John decided to use hip-hop as a marketing vehicle for his designs. But without an advertising budget, he needed to get creative. So he and his friends hand-produced a limited run of XXL and XXXL shirts and gifted them to the bodyguards of Ralph McDaniels, producer of the influential TV show Video Music Box. 

John knew the men’s bulky physiques limited their fashion choices and figured they would end up wearing his shirts often. He was right. The result? The bodyguards served as 300-pound FUBU billboards surrounding the industry’s biggest rappers.

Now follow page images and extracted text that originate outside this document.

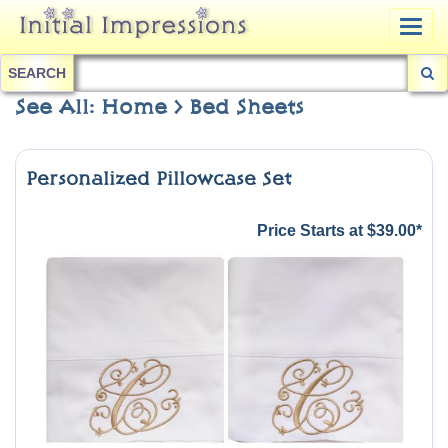
Togg
navig
SEARCH
See All: Home > Bed Sheets
Personalized Pillowcase Set
Price Starts at $39.00*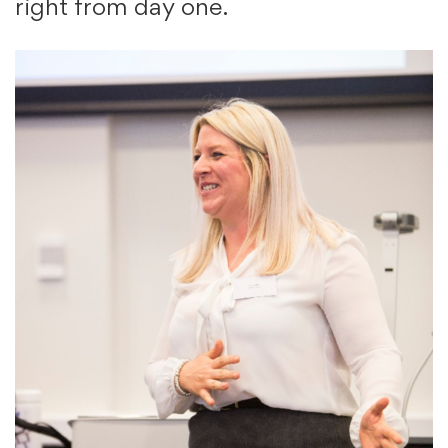
right from day one.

As the business began to take off, John leveraged credit cards, mortgaged his mother’s home for $100,000, and continued waiting tables to bankroll his growth. The gamble finally paid off in 1996, when John cut a deal with Samsung’s textile division to underwrite manufacturing.

With FUBU gaining popularity, brands like Jay Z’s Rocawear and Diddy’s Sean John followed suit. But by the mid-aughts, FUBU and similar brands had lost their buzz.

“Fashion comes and goes,” John says with a shrug, noting that the industry’s boom-and-bust cycles have affected plenty of other major brands, from Levi’s to United Colors of Benetton.

A shrewd businessman, John has diversified well beyond apparel. He has written three books, including the best-selling The Power of Broke, about using a thin bankroll to make you think creatively and efficiently, and he reportedly earns up to $75,000 per speech on the lecture circuit. His place in popular culture was all but cemented when John joined Shark Tank in 2009. Today, his net worth is reported to be $250 million.

Yet the time John spends on the production lot represents just a fraction of his Shark Tank commitments; managing all the investments he’s made on the show—61 deals worth $8.5 million over 100 episodes—takes up more than half the year. Of those, John says he’s most excited about Innovation Pet, which makes chicken coops and interactive pet toys.

Despite his glowing celebrity, John’s passion for business still burns bright. In the next few months, he will launch blueprint + co, a coworking space in midtown Manhattan that he describes as “a little glossier” than industry leader WeWork. John wants to see startup culture at work—and perhaps even install some of his Shark Tank protégés on-site.

John has the even-keeled, aloof manner of a man constantly being badgered for money, and he insists that when he loses a deal to a costar, he has no regrets. But when there’s blood in the water, the shark in him sometimes can’t hide his emotions.

Between bites of steak, he explains that he embraces a Zen-like approach to lost deals. But that last entrepreneur, the one who went with Kevin O’Leary over John before lunch? “He made an absolutely stupid decision.”